HESA

Federated Learning (FL) trains a machine learning model on distributed clients without exposing individual data. However, recent research has proved that privacy issues exist due to the leakage of gradient. To solve this problem, secure aggregation technology comes out, which enables a server to learn the sum of the uploaded gradients without revealing their confidential information. However, due to limitations in the algorithmic primitives and flaws in the protocol design, the straightforward application of these technologies often results in suboptimal outcomes, such as failing to adequately protect data privacy or achieving privacy at the cost of system inefficiency.
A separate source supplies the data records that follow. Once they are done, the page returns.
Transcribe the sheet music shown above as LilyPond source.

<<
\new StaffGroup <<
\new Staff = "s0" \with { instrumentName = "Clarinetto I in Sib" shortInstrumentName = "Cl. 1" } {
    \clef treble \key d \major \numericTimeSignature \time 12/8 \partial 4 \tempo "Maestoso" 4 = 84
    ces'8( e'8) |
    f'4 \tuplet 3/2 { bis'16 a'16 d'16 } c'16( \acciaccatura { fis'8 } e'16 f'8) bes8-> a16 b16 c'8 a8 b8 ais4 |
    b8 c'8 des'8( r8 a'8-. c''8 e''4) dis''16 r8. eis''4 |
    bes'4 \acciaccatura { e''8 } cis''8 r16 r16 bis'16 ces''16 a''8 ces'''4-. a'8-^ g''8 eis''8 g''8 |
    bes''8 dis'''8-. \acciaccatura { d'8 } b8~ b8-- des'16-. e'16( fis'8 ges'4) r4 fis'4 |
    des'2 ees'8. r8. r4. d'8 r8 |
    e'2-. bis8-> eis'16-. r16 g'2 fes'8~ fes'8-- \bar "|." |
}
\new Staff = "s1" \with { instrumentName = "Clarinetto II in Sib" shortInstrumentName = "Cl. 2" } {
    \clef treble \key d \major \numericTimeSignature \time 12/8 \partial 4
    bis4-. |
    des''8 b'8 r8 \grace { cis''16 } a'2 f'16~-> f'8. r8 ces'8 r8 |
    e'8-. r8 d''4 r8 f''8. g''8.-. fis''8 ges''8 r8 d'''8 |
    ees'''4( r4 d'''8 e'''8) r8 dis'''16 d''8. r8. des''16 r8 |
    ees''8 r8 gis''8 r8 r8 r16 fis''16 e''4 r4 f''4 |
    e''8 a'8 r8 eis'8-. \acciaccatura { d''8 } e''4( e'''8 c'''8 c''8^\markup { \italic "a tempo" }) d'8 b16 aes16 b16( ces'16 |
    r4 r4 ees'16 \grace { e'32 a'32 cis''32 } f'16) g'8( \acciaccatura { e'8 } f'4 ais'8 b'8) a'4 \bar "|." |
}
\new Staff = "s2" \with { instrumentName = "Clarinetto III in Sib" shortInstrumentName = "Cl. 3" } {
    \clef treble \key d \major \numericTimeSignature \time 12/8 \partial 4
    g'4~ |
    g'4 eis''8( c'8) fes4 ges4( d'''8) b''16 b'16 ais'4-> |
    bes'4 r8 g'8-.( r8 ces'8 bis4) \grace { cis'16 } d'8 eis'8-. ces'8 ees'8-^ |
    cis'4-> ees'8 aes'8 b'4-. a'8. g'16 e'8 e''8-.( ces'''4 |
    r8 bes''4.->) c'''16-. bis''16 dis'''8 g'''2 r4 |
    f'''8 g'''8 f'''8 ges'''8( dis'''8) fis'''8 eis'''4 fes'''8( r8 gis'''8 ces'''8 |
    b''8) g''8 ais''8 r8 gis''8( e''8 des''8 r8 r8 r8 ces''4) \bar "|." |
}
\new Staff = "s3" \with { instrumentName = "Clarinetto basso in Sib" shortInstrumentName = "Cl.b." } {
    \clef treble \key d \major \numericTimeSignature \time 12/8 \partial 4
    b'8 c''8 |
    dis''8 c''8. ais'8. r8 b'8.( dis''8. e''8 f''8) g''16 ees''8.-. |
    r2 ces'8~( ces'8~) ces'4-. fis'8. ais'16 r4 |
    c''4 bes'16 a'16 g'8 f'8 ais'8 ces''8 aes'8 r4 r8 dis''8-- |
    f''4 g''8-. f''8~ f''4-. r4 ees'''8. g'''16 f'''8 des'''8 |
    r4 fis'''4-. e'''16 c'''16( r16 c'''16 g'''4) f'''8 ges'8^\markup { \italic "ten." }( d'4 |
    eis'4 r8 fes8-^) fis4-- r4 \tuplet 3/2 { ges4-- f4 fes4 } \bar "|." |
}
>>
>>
In this study, we introduce HESA, a Highly Efficient Secure Aggregation method for FL with significant efficiency superiority over existing state-of-the-art methods, which simultaneously ensures data privacy and high training efficiency. On the one hand, HESA not only protect model privacy for clients via masking techniques but also actively defends against privacy attacks resulting from collusion among a majority of compromising participants. On the other hand, HESA introduces a new way to reduce communication overhead by optimizing the computational protocols in the online phase and reducing the number of interactions between clients and the server. Compared with the state-of-the-art method FLDP, empirical results show that HESA is 40$%$ faster than FLDP with the equivalent accuracy while preserving data privacy under both semi-honest and malicious threat models.